Coastal Walk: Fort George to Fisherton (and back)
Date: Sunday 7th February 2016
Company: Just myself
Distance: 17.5km, Ascent: 100m
Sunday morning in Kintail was once again wet
. I decided to head for home hoping that the weather would improve en-route to allow for
either a hill ascent or a coastal walk. The weather did look better to the East of Loch Ness. By the time I reached Inverness, I decided to undertake a coastal walk.
Having previously walked the full length of coast from Aberdeen to Culbin, I now needed to walk a section somewhere between Culbin and Inverness. I opted to drive to, and start from, Fort George which is one of the most outstanding fortifications in Europe. It was built in the wake of the Battle of Culloden (1746) as a base for King George II’s army. It took 21 years to complete, by which time the Jacobite threat had been largely extinguished.
On arrival at Fort George, I parked in the visitor's car park.
From the car park, I decided to walk round the outer wall of Fort George prior to turning round and heading along the coast towards Ardersier.
At the prow of Fort George, I saw a large flock of Oystercatcher. This section of coast is reknowned for spotting dolphins especially across the Moray Firth at Chanonry Point, circa 1km away. Unfortunately, I saw no dolphins on this visit.

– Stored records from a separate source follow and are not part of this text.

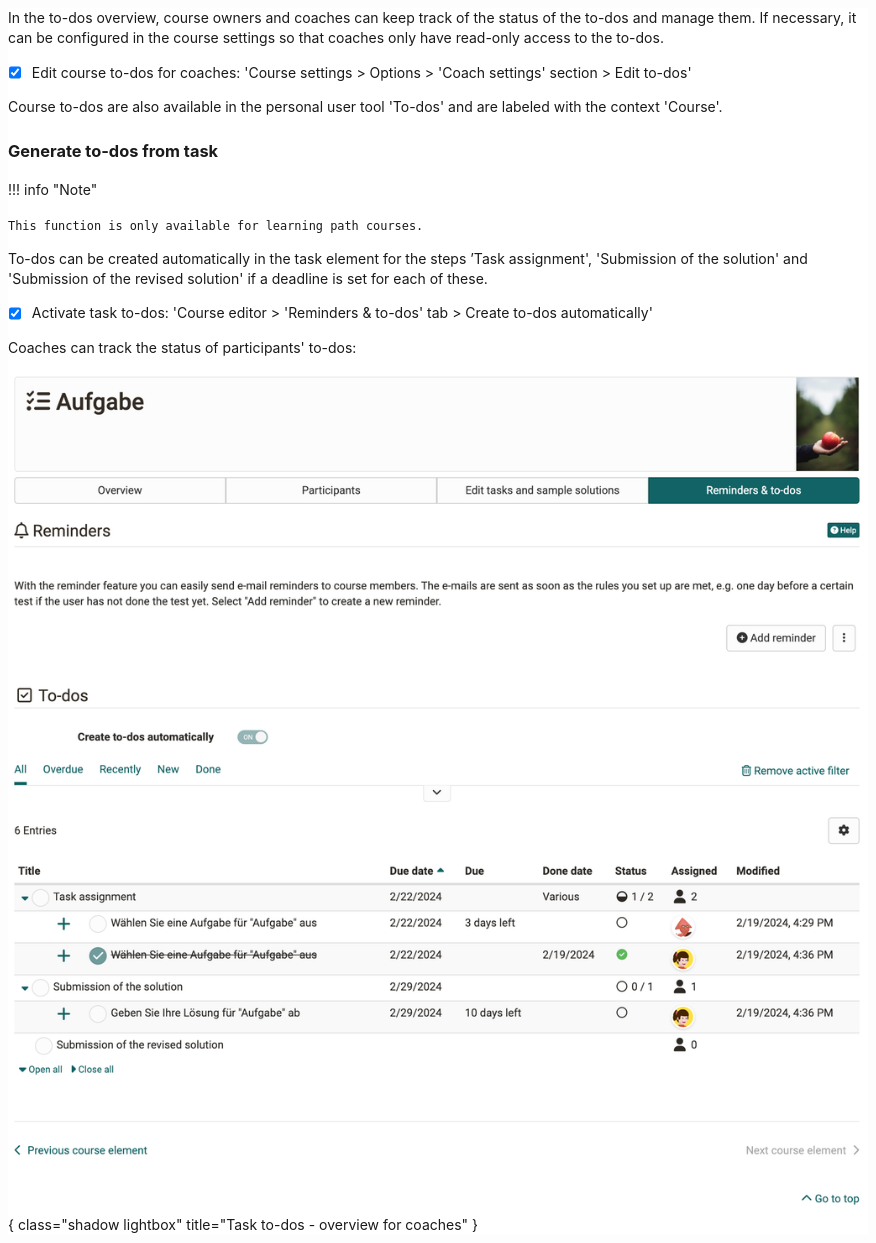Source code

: In the to-dos overview, course owners and coaches can keep track of the status of the to-dos and manage them. If necessary, it can be configured in the course settings so that coaches only have read-only access to the to-dos.

* [x] Edit course to-dos for coaches: 'Course settings > Options > 'Coach settings' section > Edit to-dos'

Course to-dos are also available in the personal user tool 'To-dos' and are labeled with the context 'Course'.

### Generate to-dos from task

!!! info "Note"

    This function is only available for learning path courses.

To-dos can be created automatically in the task element for the steps ’Task assignment', 'Submission of the solution' and 'Submission of the revised solution' if a deadline is set for each of these.

* [x] Activate task to-dos: 'Course editor > 'Reminders & to-dos' tab > Create to-dos automatically'

Coaches can track the status of participants' to-dos:

![Task to-dos - overview for coaches](assets/182/To-do_task_coach_EN.png){ class="shadow lightbox" title="Task to-dos - overview for coaches" }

Chanonry Point from Fort George:
Kessock Bridge and Chanonry Point (zoom):
Prior to walking the coastal track from Fort George to Ardersier, I popped
inside the outer wall of Fort George for a look around. I last visited Fort
George in 1997 and recall doing the army assault course and having an excellent meal there afterwards. This was part of an Executive Stretch weekend which also involved
building a raft, building a pontoon bridge, climbing a large tree while
roped together, dealing with a staged car accident, etc. oh yes and sleeping out under a tarp in a thunderstorm
with army rations for breakfast.
Myself inside Fort George almost 20 years ago:
Main Entrance to Fort George:
After having a good look around, I exited Fort George and began the walk towards Ardersier.

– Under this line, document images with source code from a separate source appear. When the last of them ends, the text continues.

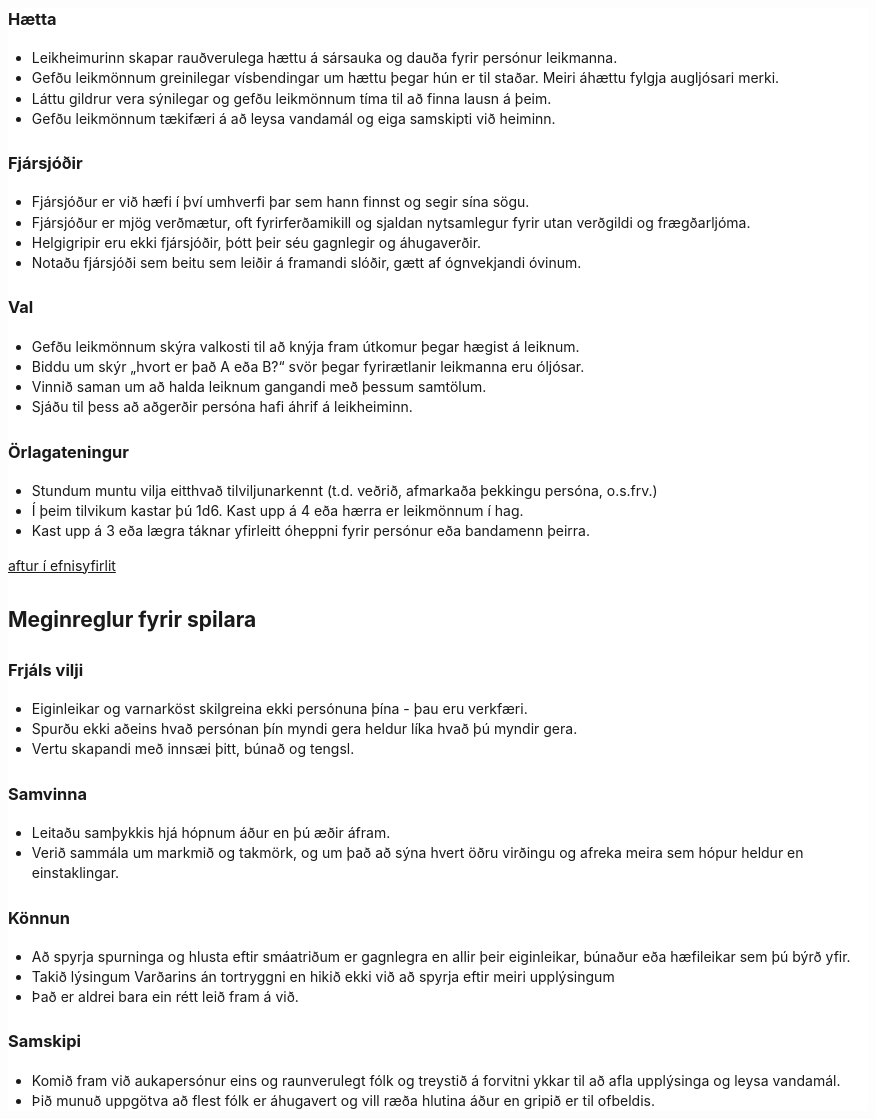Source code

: ### Hætta
- Leikheimurinn skapar rauðverulega hættu á sársauka og dauða fyrir persónur leikmanna.
- Gefðu leikmönnum greinilegar vísbendingar um hættu þegar hún er til staðar. Meiri áhættu fylgja augljósari merki.
- Láttu gildrur vera sýnilegar og gefðu leikmönnum tíma til að finna lausn á þeim.
- Gefðu leikmönnum tækifæri á að leysa vandamál og eiga samskipti við heiminn.

### Fjársjóðir
- Fjársjóður er við hæfi í því umhverfi þar sem hann finnst og segir sína sögu.
- Fjársjóður er mjög verðmætur, oft fyrirferðamikill og sjaldan nytsamlegur fyrir utan verðgildi og frægðarljóma.
- Helgigripir eru ekki fjársjóðir, þótt þeir séu gagnlegir og áhugaverðir.
- Notaðu fjársjóði sem beitu sem leiðir á framandi slóðir, gætt af ógnvekjandi óvinum.

### Val
- Gefðu leikmönnum skýra valkosti til að knýja fram útkomur þegar hægist á leiknum.
- Biddu um skýr „hvort er það A eða B?“ svör þegar fyrirætlanir leikmanna eru óljósar.
- Vinnið saman um að halda leiknum gangandi með þessum samtölum.
- Sjáðu til þess að aðgerðir persóna hafi áhrif á leikheiminn. 

### Örlagateningur
- Stundum muntu vilja eitthvað tilviljunarkennt (t.d. veðrið, afmarkaða þekkingu persóna, o.s.frv.)
- Í þeim tilvikum kastar þú 1d6. Kast upp á 4 eða hærra er leikmönnum í hag.
- Kast upp á 3 eða lægra táknar yfirleitt óheppni fyrir persónur eða bandamenn þeirra.

[aftur í efnisyfirlit](#index)
<p></p>


## Meginreglur fyrir spilara
### Frjáls vilji
- Eiginleikar og varnarköst skilgreina ekki persónuna þína - þau eru verkfæri.
- Spurðu ekki aðeins hvað persónan þín myndi gera heldur líka hvað þú myndir gera. 
- Vertu skapandi með innsæi þitt, búnað og tengsl.  

### Samvinna
- Leitaðu samþykkis hjá hópnum áður en þú æðir áfram.
- Verið sammála um markmið og takmörk, og um það að sýna hvert öðru virðingu og afreka meira sem hópur heldur en einstaklingar.

### Könnun
- Að spyrja spurninga og hlusta eftir smáatriðum er gagnlegra en allir þeir eiginleikar, búnaður eða hæfileikar sem þú býrð yfir.
- Takið lýsingum Varðarins án tortryggni en hikið ekki við að spyrja eftir meiri upplýsingum
- Það er aldrei bara ein rétt leið fram á við. 

### Samskipi
- Komið fram við aukapersónur eins og raunverulegt fólk og treystið á forvitni ykkar til að afla upplýsinga og leysa vandamál.
- Þið munuð uppgötva að flest fólk er áhugavert og vill ræða hlutina áður en gripið er til ofbeldis.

Looking towards Ardersier from Fort George:
During the walk from Fort George to Ardersier, I passed numerous dog walkers. I also met a girl that I had rock climbed with back in 2007. Small world.
Walking the coastal path from Fort George to Ardersier:
On reaching Ardersier, I stuck to the shore as much as possible only leaving it briefly to photograph a dolphin sculpture.
Dolphins in Ardersier:
Snowy mountains across the Moray Firth:
On reaching the far end of Ardersier, I had to reverse back a short section and walk along the road before entering a field to get back down to the shore.
Sign at Ardersier Bay:
As I was now walking along farmland, I expected to have to climb numerous fences or clamber over numerous gates. I had to do neither as the long grassy field continues unineterrupted for several kilometres.
Coast beyond Ardersier:
Looking across the Moray Firth:
Looking back to Fort George (zoom):
During the walk from Ardersier to Fisherton, I passed numerous birds including a flock of at least 50 curlew.
Grassy walk from Ardersier towards Easterton:
Looking back to Fort George (zoom):
Following the shoreline:
It would be difficult to exit this stretch of coast other than at Ardersier and at Fisherton as there is lots of gorse, a steep bank and a barbed-wire fence at the top.
A short distance beyond the houses at Easterton, I turned back on reaching a large post. My next section of coast will therefore be from Alturlie Point to this post.
After walking back a few hundred metres, I followed a grassy ramp leading up to a farm with a couple of very large containers. I have no idea as to the purpose of these containers but they are massive. I could see them from Fort George, circa 7km away.
Large containers at Easterton:
I then walked back along the B9039 as far as Ardersier before walking back along the coastal path from Ardersier to Fort George. The camera stayed in its bag for much of the way back as it started raining heavily.
I am now looking forward to returning to this section of coast to walk east of Fort George and west of Fisherton.